There are elections soon in Belgium. I have been told that I am allowed to vote on more than one candidate within the same party. If I were to give my vote to every candidate on the list of my desired party (apart from those that voted against my wishes in their parliament), what impact does this have on the number of votes my party gets and how many people of my party potentially get elected? I had a whole explanation in high school on politics and elections as part of the law course, but I can’t remember anything of it.

2 Answers 2


Each party will form a list of candidates, typically the same number of candidates as seats to be filled.

You can choose to vote for the party, indicating support for all the candidates of that party. Many people do this, as it is the quickest way of voting. It is quick and simple to vote for the party.

Alternatively, you can vote for individual candidates in one party list. If you vote for everyone in the list of your party, this has the same effect as voting for the party. If you vote for all the people in your party except those whose voting record you don't like, then it makes it more likely that the people that you voted for will be elected.

There is also a list of substitute candidates. Substitute candidates will only serve if an elected candidate dies or resigns. It is possible (for example) to vote for individual candidates on the main list, to advantage them against others in the same party, and then vote for the whole substitute list.

So either pick a party, or pick a party and select candidates from that party list. Attendance is compulsory so you must be present at the polling station, but you may submit a blank ballot. Increasingly, you will vote electronically at the polling station instead of on paper.
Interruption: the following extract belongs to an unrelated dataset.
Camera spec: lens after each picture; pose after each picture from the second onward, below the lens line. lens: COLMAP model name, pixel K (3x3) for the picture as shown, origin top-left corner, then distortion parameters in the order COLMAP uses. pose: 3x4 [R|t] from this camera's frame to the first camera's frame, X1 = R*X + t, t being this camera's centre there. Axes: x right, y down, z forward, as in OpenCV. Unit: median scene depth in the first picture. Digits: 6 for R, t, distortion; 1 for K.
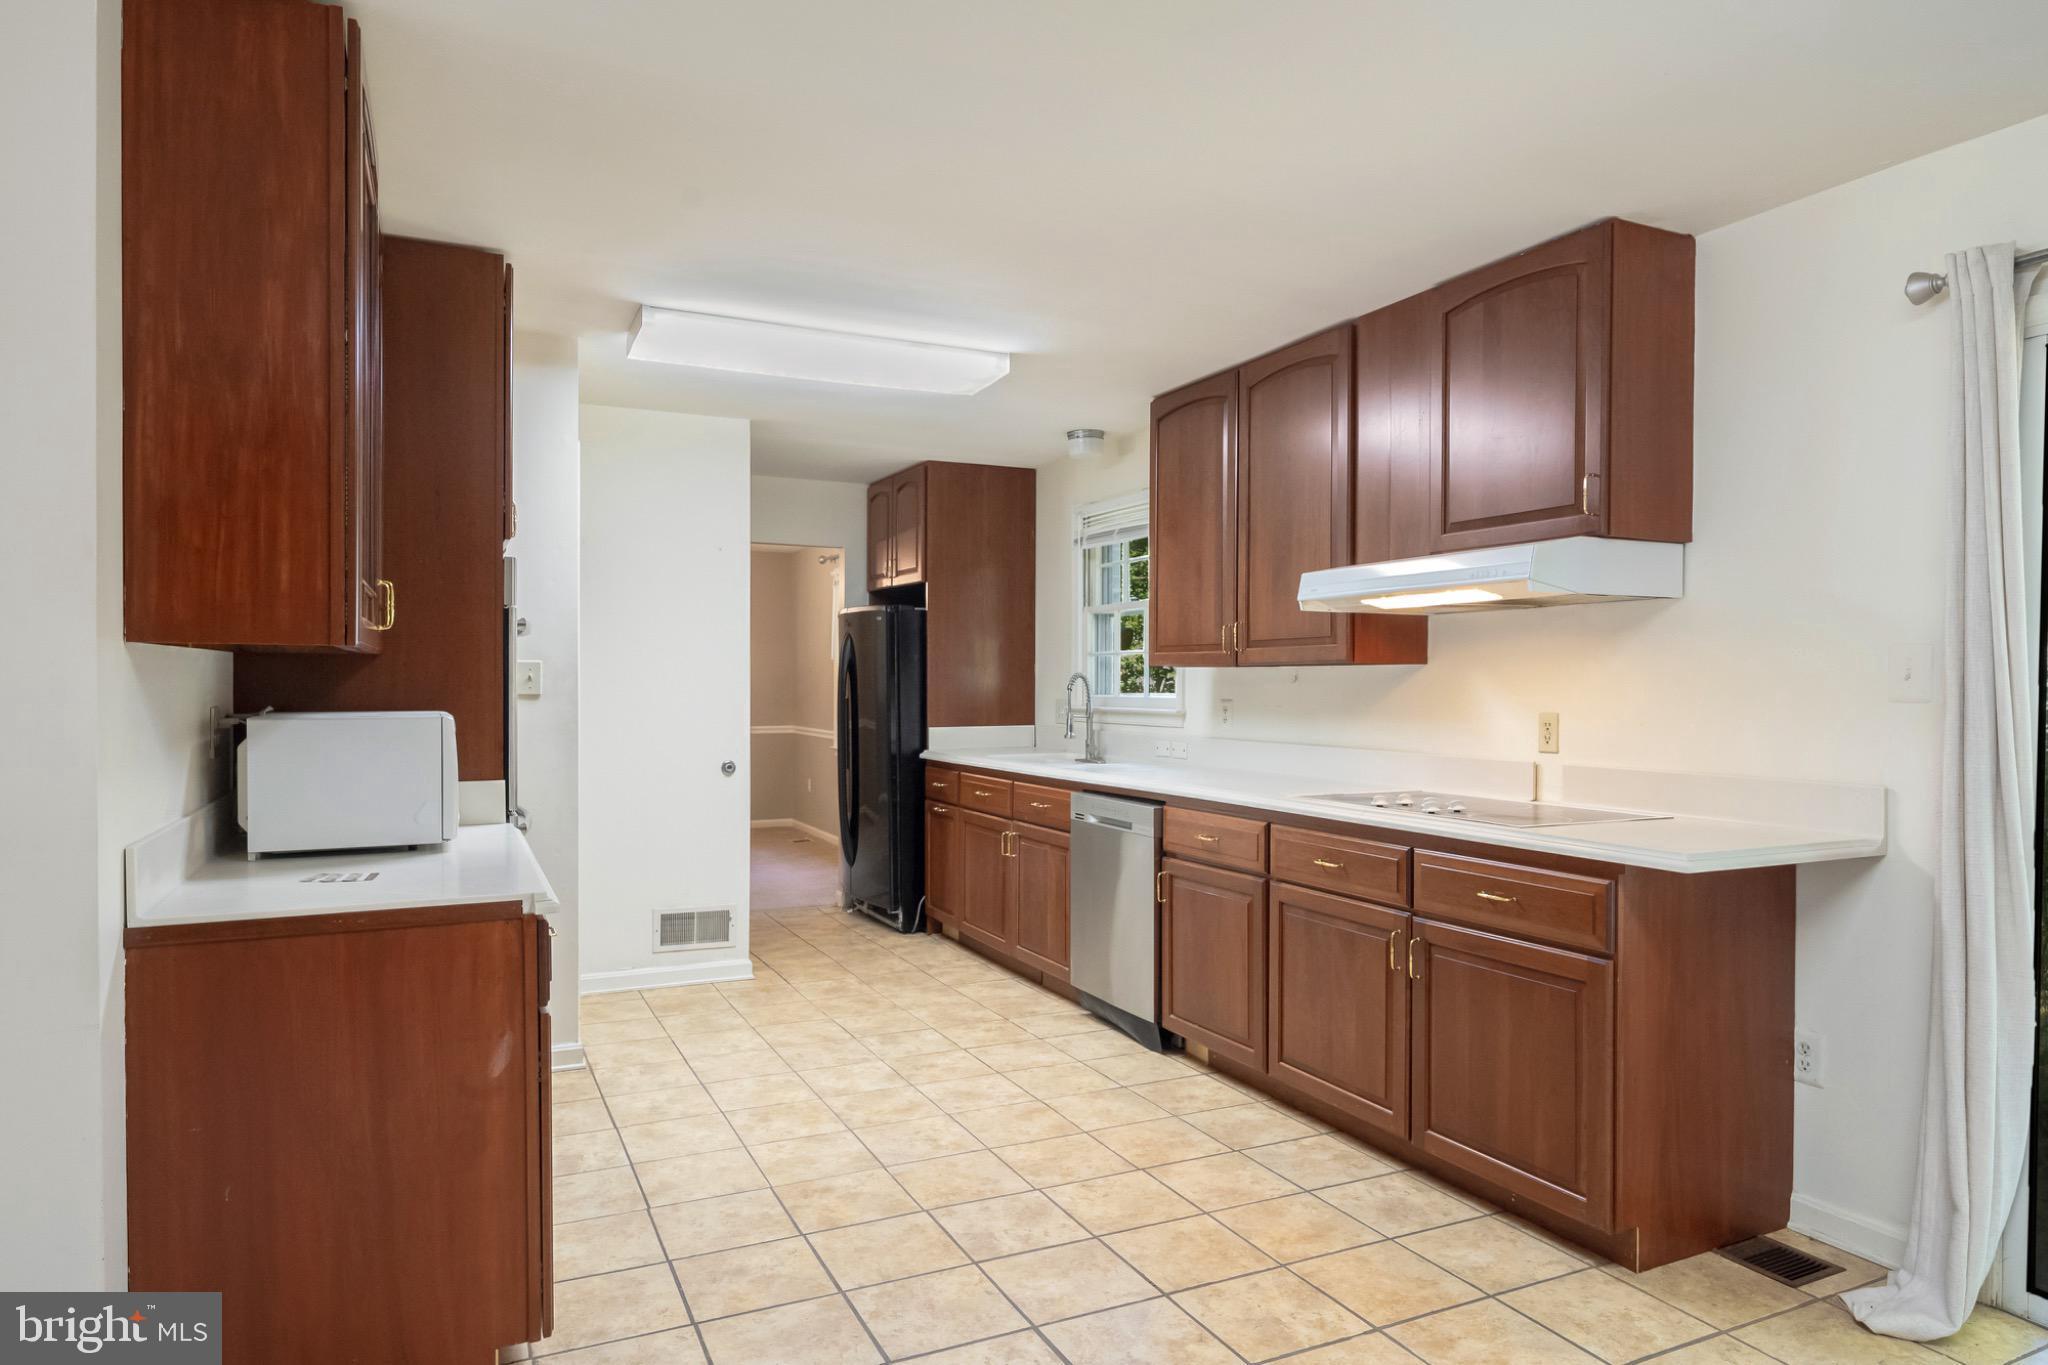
lens RADIAL K [[1252.7, 0, 1042.7], [0, 1252.7, 694.1], [0, 0, 1]] dist [-0.000637, 0.000042]
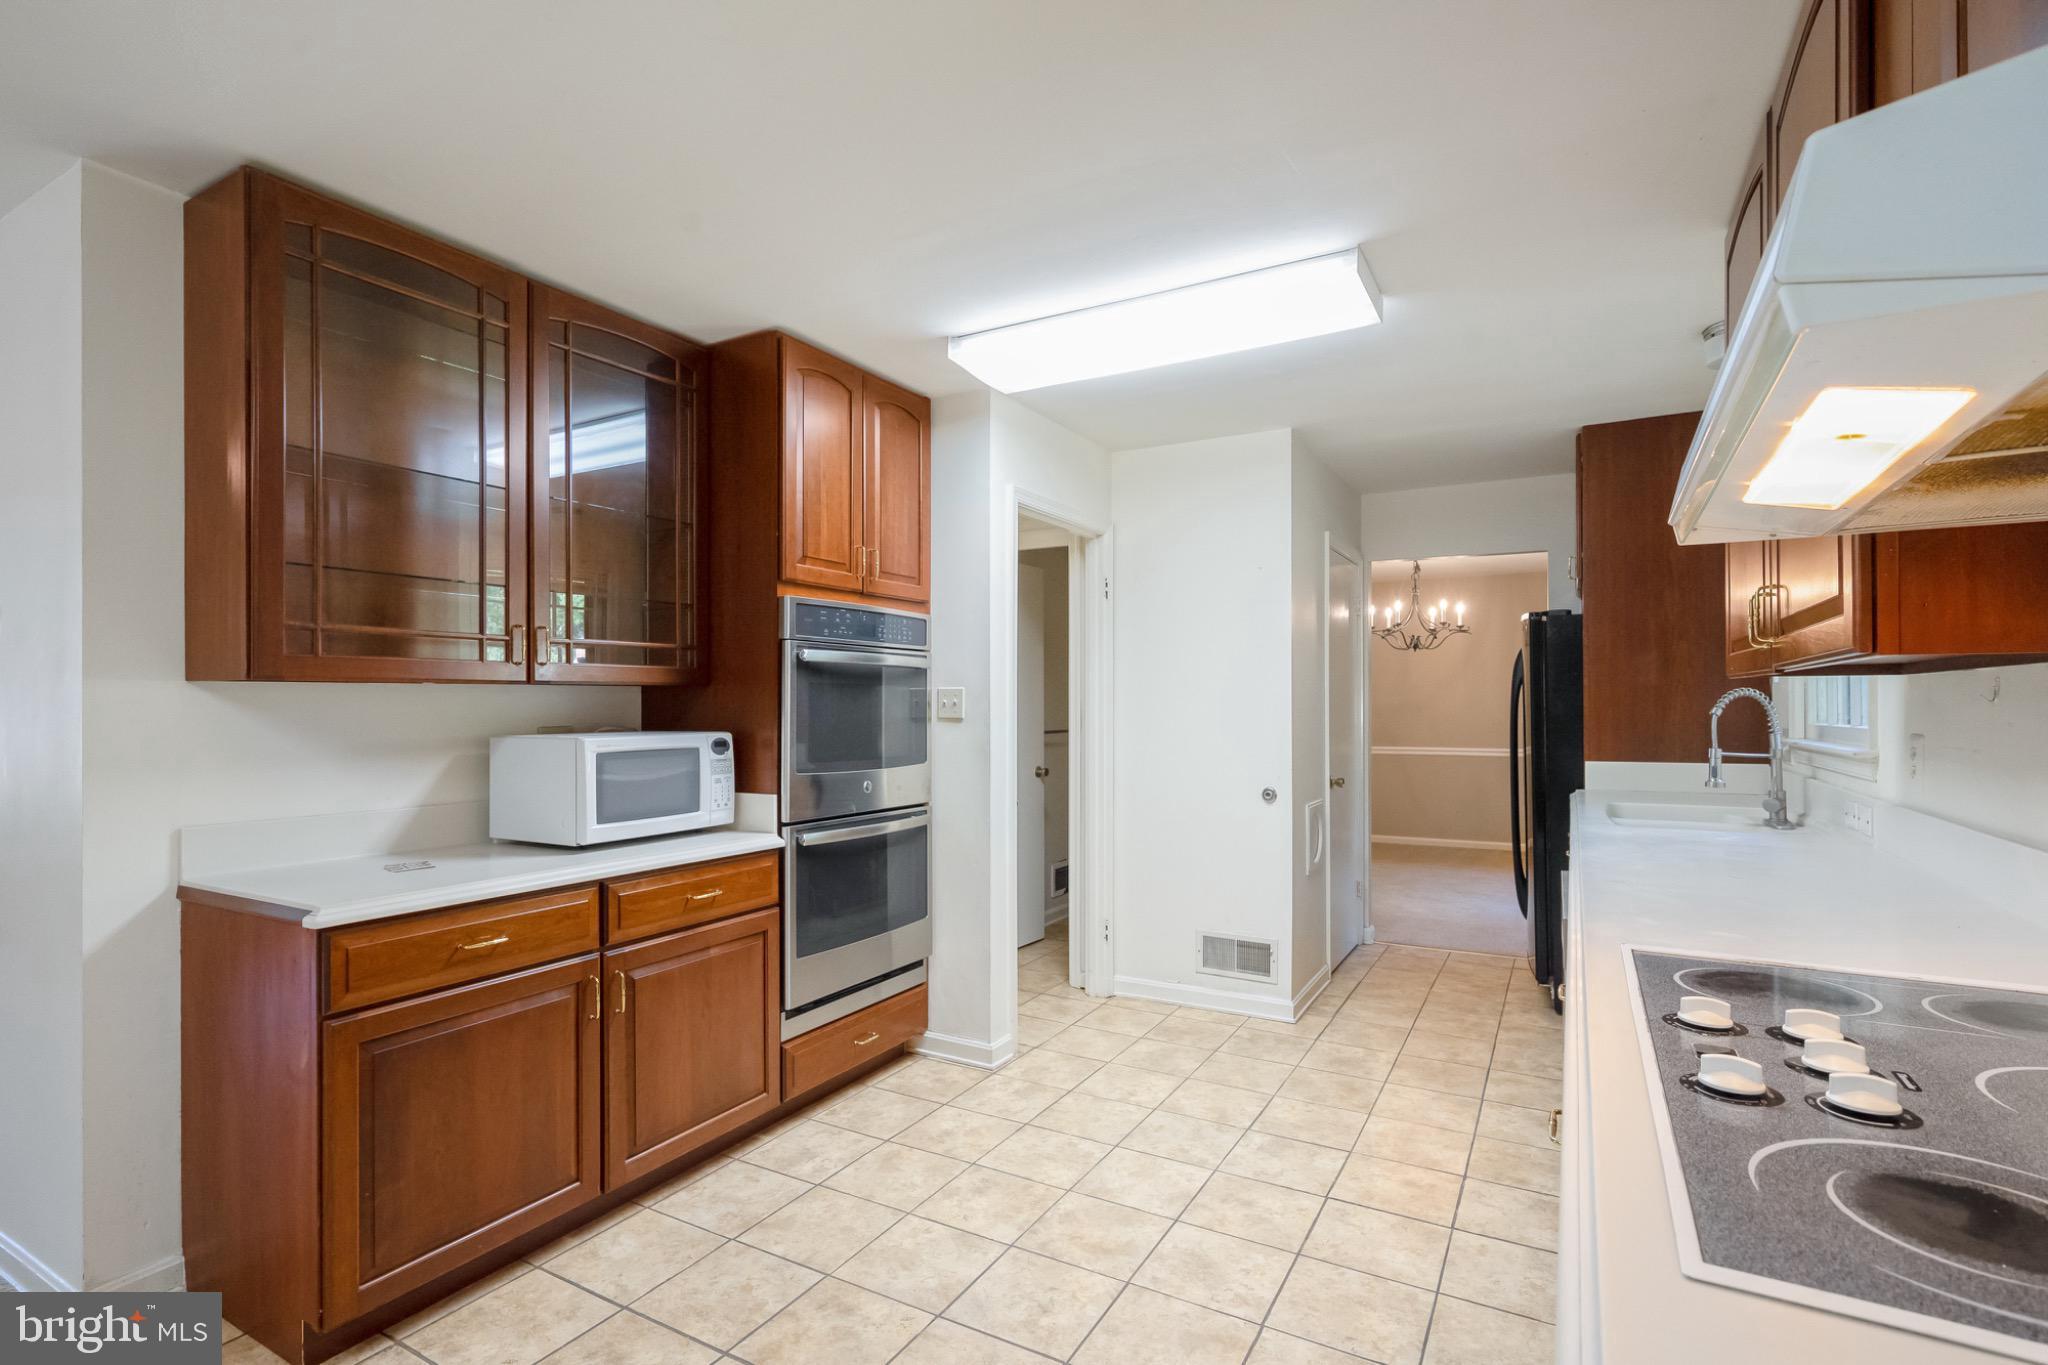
lens RADIAL K [[971.5, 0, 1022.0], [0, 971.5, 695.1], [0, 0, 1]] dist [-0.004747, -0.000507]
pose [[0.566546, -0.012797, -0.823930, 0.372590], [-0.003957, 0.999826, -0.018250, -0.004676], [0.824020, 0.013600, 0.566397, 0.618846]]
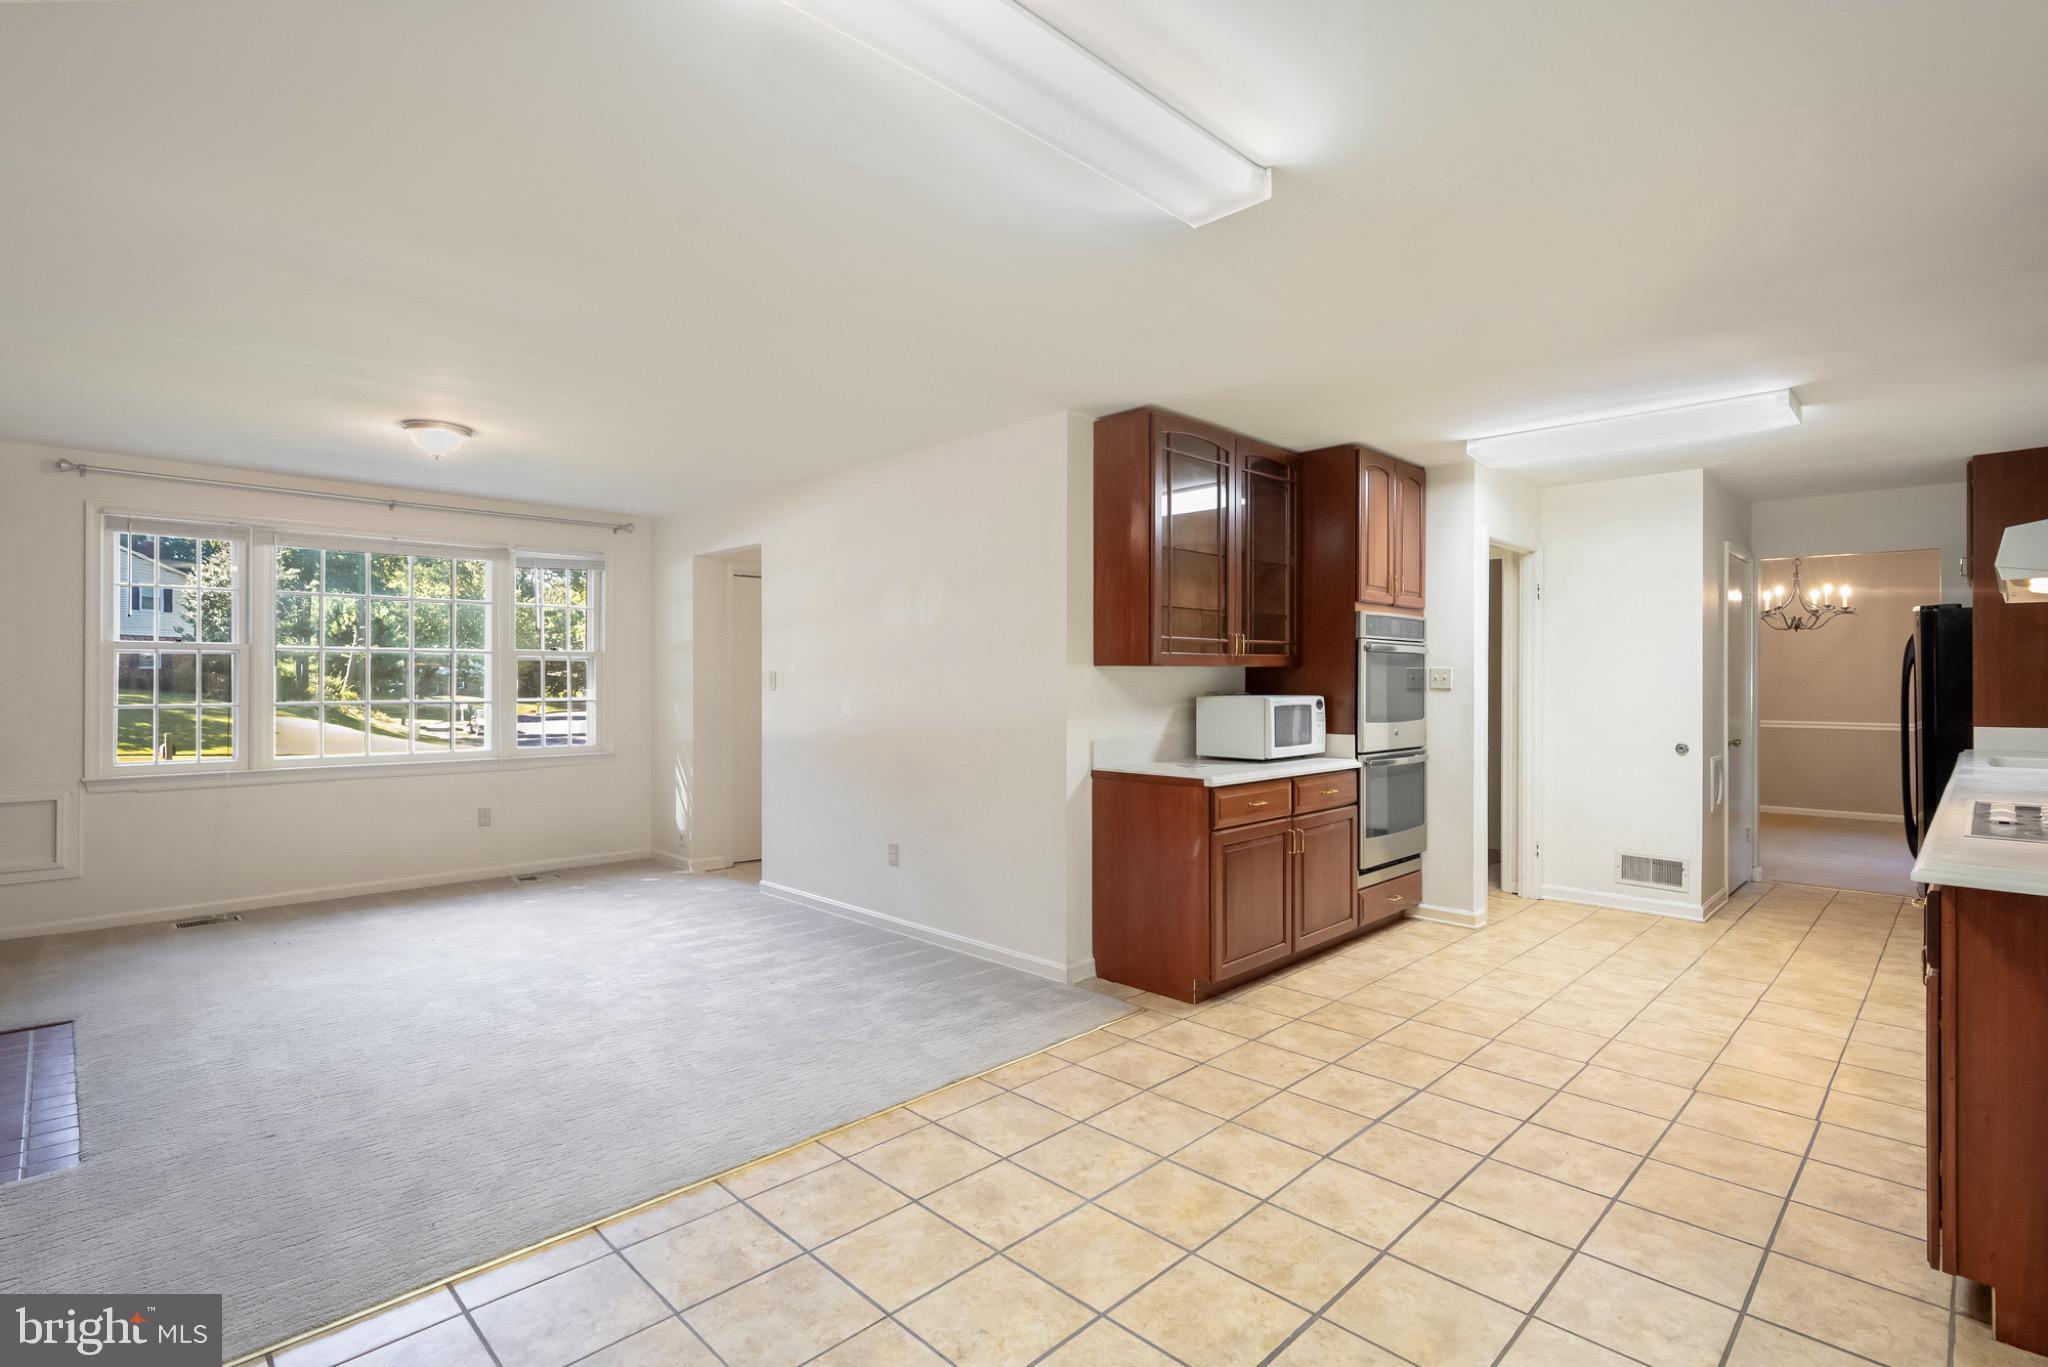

This is described in a paper presented in Brazil


Distribution of seats

The seats are distributed based on the number of votes that a list received. No distinction is made based on votes for individual candidates at the point. So it doesn't change anything if you vote for the list, for individual candidates or a combination of both.

Allocation of the seats

In Belgium, the D'Hondt method is used for the allocation of the seats. Basically this means that you distribute all list votes over the candidates and each candidate has to reach a certain magic number of votes to be elected. For details check the wiki page. So, if you vote for every candidate on a list you push them towards the magic number in equal amounts (1 vote). If you only make a list vote you also push them towards the magic number in equal amounts (which happen to be zero). As you push them in both case in equal amounts, it will not make a difference. Based on your vote none of them will have an advantage over the other candidates.

However, if you make individual votes for some candidates, but not some others, you are helping some to reach the magic number and others not. So yes, in this case your vote could be the one that makes the difference.

Political clout

After the allocation of the seats a government needs to be formed. This happens obviously based on the distribution of seats. However, that is not the whole story. For instance, after every election you will find in the press a ranking with the most popular politicians. This is just a ranking of the individual votes that each received. If you want to give a politician a little push in this kind of rankings, you should make a vote to this individual politician. If you do this for all candidates it follows from the previous points that you will not change distribution or allocation of seats compared to a list vote, but you will make each of them appear a bit more popular and give them some more political clout. Which they can use in the negotiations following the elections.

A famous example happened at the 2007 elections when Yves Leterme became the man of 800000 votes (it was 796521 in fact, but whatever), the second highest number in history. This made him as good as unavoidable as prime minister.


If you want to give maximum support for a political party, vote for all individual candidates.

If you want to support some candidates of a party more than others, vote for the individual candidates that you would like to support.

If you just want to vote for a party and be quickly done with it, just make a list vote for that party.

If you don't want to vote, vote for candidates of multiple different lists, make a nice drawing on the paper or leave the ballot paper blank.